Он снова улыбнулся своей рваной улыбкой:
— Вы не стесняетесь разглядывать меня, что делает вам честь, Ситон. Как, по вашему мнению, мне удалось стать таким «красавцем»?
— Скорее всего, во время воздушной атаки вы находились в открытой кабине или фюзеляже аэроплана. Он загорелся, а вы катапультировались. Вот объяснение тому, что вы до сих пор способны улыбаться и наслаждаться кофе. Вы или сами выпрыгнули, или вас штурман вытолкнул. Но вы получили неслабые ожоги.
— Прекрасно. А у вас есть профессиональное чутье.
— Не совсем. Просто я живу недалеко от Имперского военного музея. Я провел там пару суббот, чтобы время убить, — объяснил Ситон и тут же пожалел о словах «время убить».
Брин между тем ничуть не обиделся.
— Могу я узнать подробности?
Брин так низко склонился над своим идеально чистым столом словно хотел до мельчайших деталей изучить текстуру дерева под полировкой, что, разумеется, было не так.

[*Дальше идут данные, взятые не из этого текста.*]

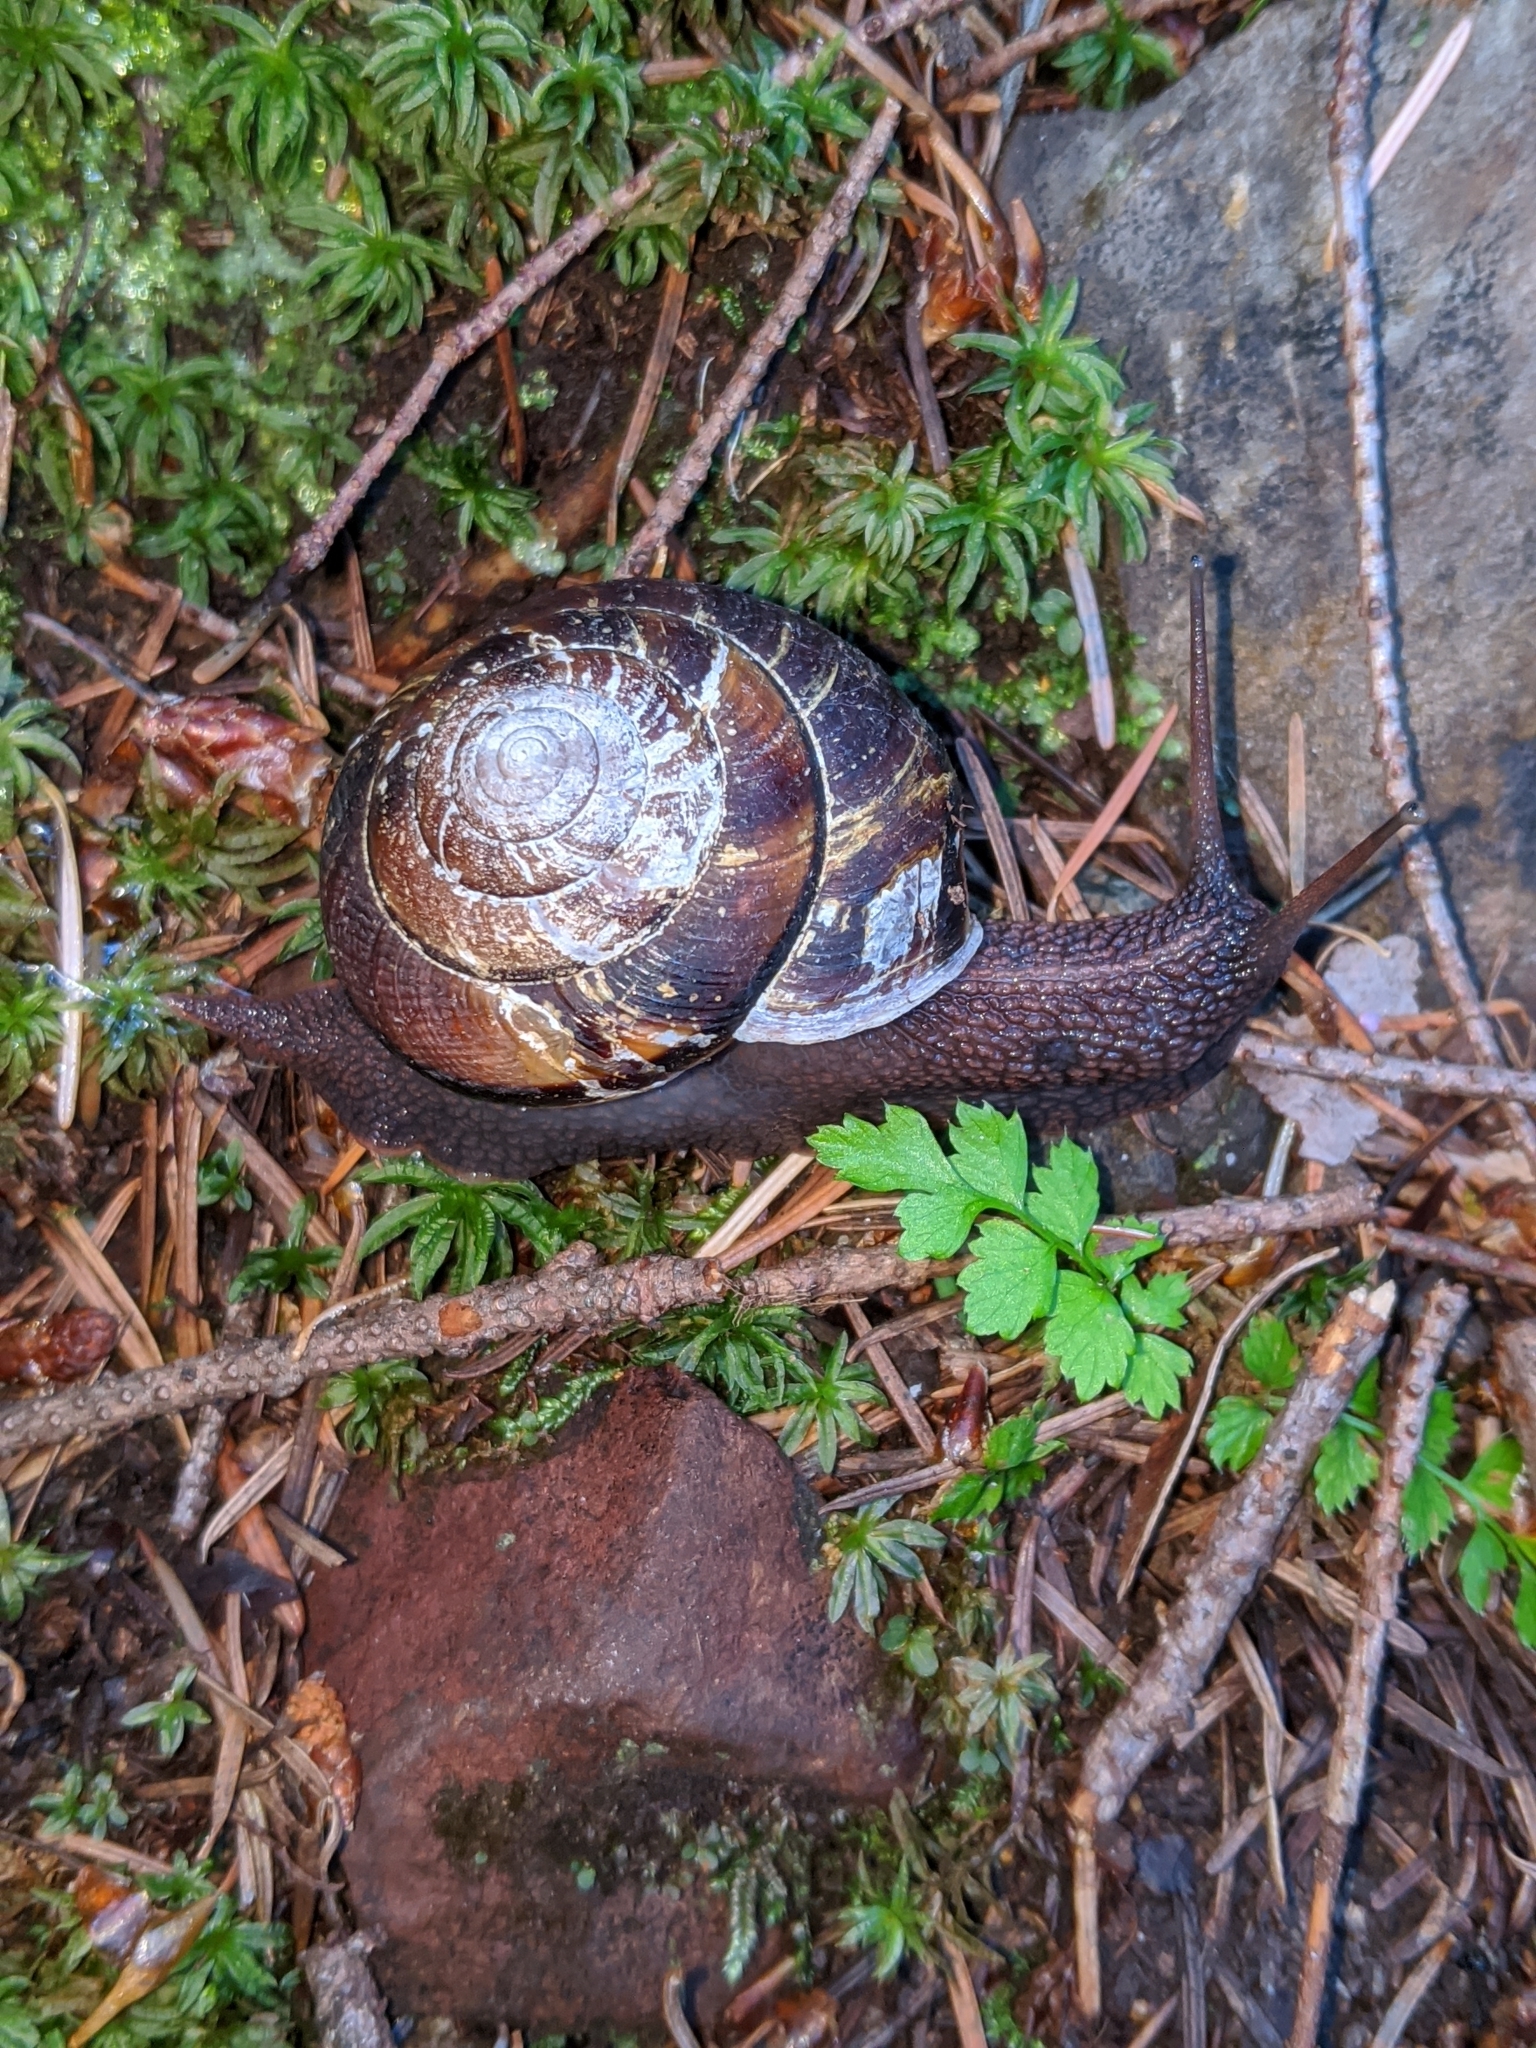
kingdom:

— Южный Даунс. Тысяча девятьсот сорок третий. Я служил летчиком. Девять боевых вылетов, из них пять успешных. В свои двадцать шесть я возомнил о себе невесть что. Моего нахальства хватило бы на всю военную авиацию. Сколько вам лет, мистер Ситон?
— Двадцать пять.
— В таком случае вам, должно быть, известно, насколько самонадеянна молодость! — кивнул Брин.
Ситон молча покачал головой. Майк Уайтхолл, похоже, ошибался. Этот человек отнюдь не был ископаемым Да и здание это не походило на полуразрушенный реликт времен Диккенса. Выходит, Майк чуть сгустил краски. И явно о чем-то умолчал.
— Я не видел сбившего меня парня. Я уже взял обратный курс и думал только о доме, горячей ванне и кружке пива. В крейсерском полете «Харрикейн» идет практически на автопилоте. На какое-то мгновение я отвлекся и не заметил противника. Зато он меня засек. Господи, еще как засек!